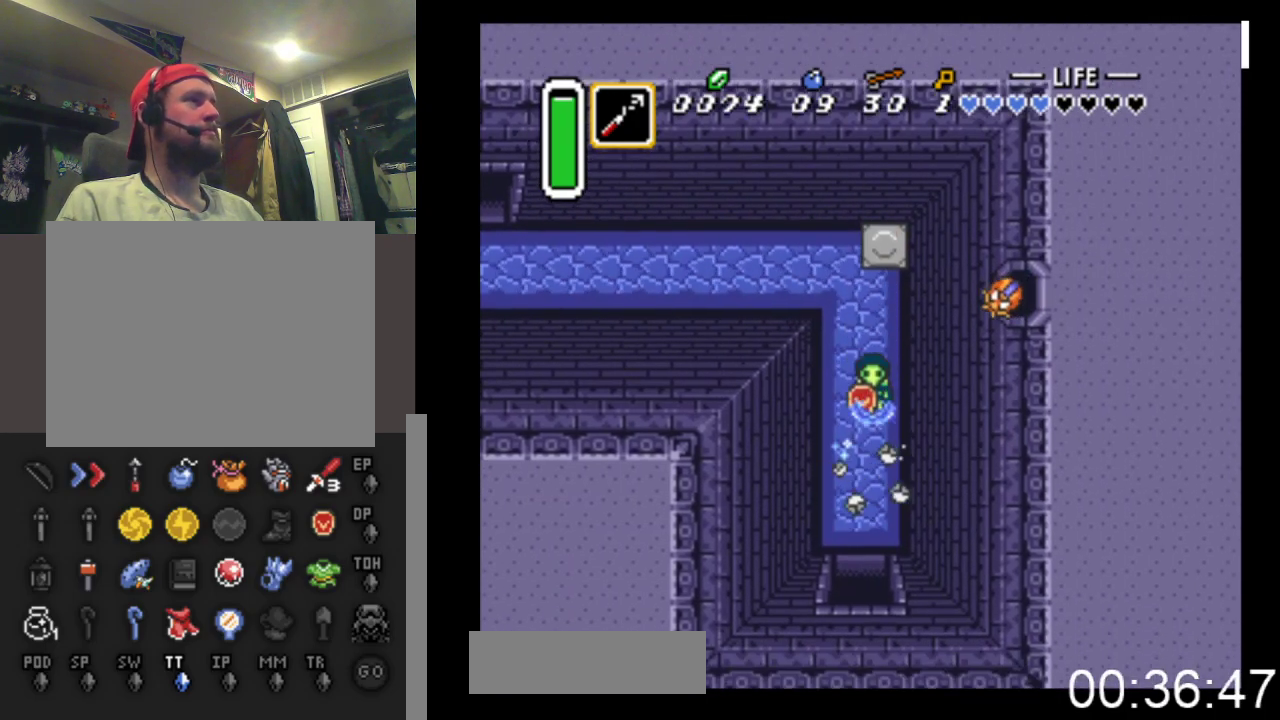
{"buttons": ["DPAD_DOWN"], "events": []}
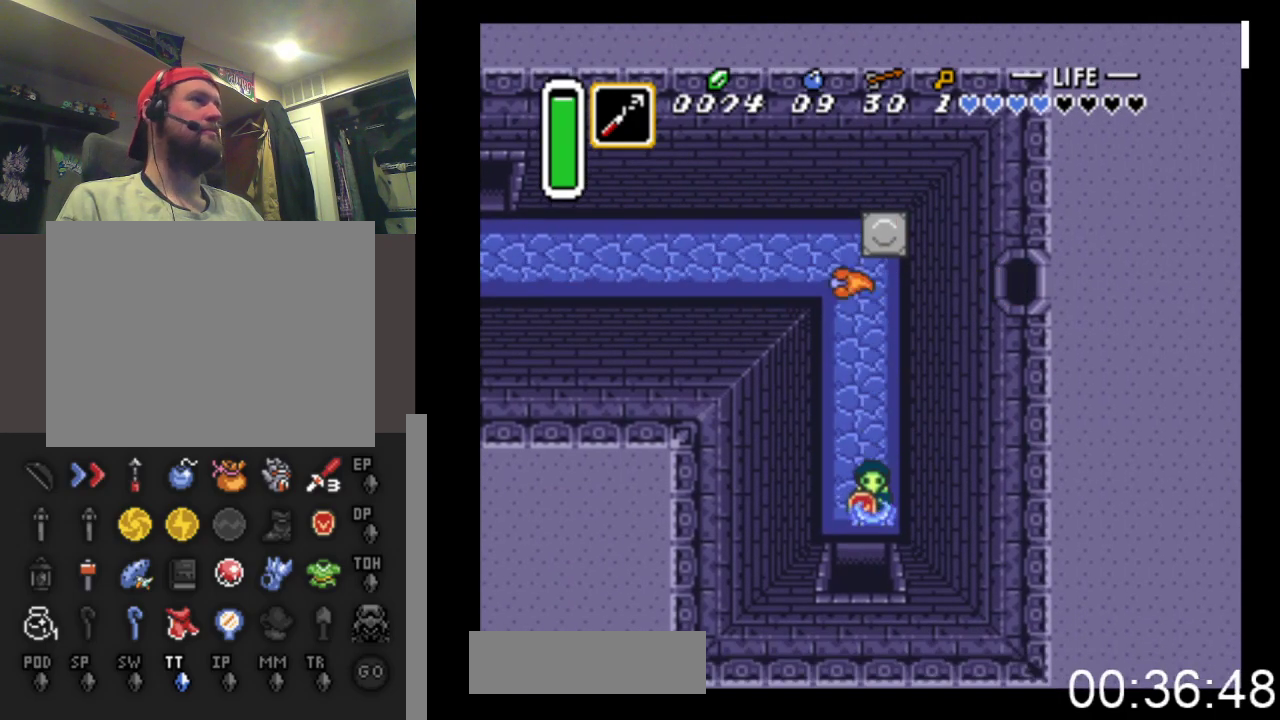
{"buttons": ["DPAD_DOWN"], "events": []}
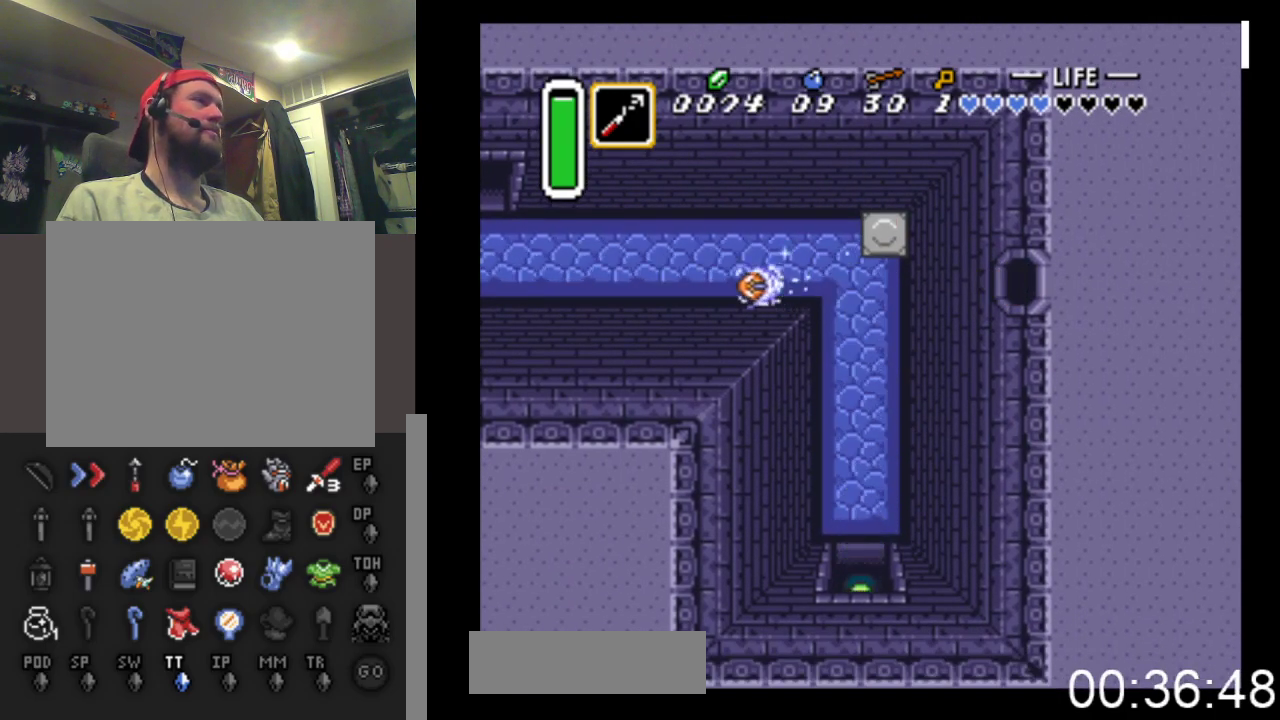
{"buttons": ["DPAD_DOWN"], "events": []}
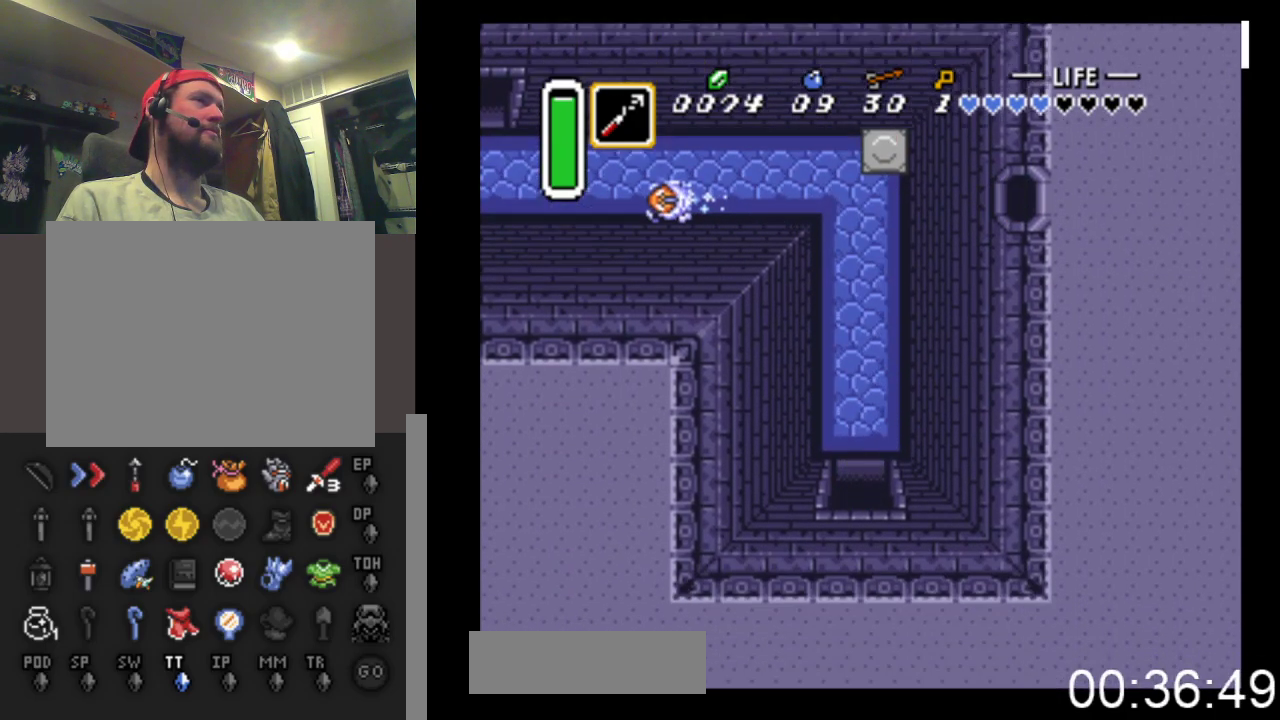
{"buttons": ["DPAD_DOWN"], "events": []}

## Problem to work on
No pictures, please. Output the listing above exactly as it stands.

## Answer to this problem
{"buttons": ["DPAD_DOWN"], "events": []}
{"buttons": ["DPAD_DOWN"], "events": []}
{"buttons": ["DPAD_DOWN"], "events": []}
{"buttons": ["DPAD_DOWN"], "events": []}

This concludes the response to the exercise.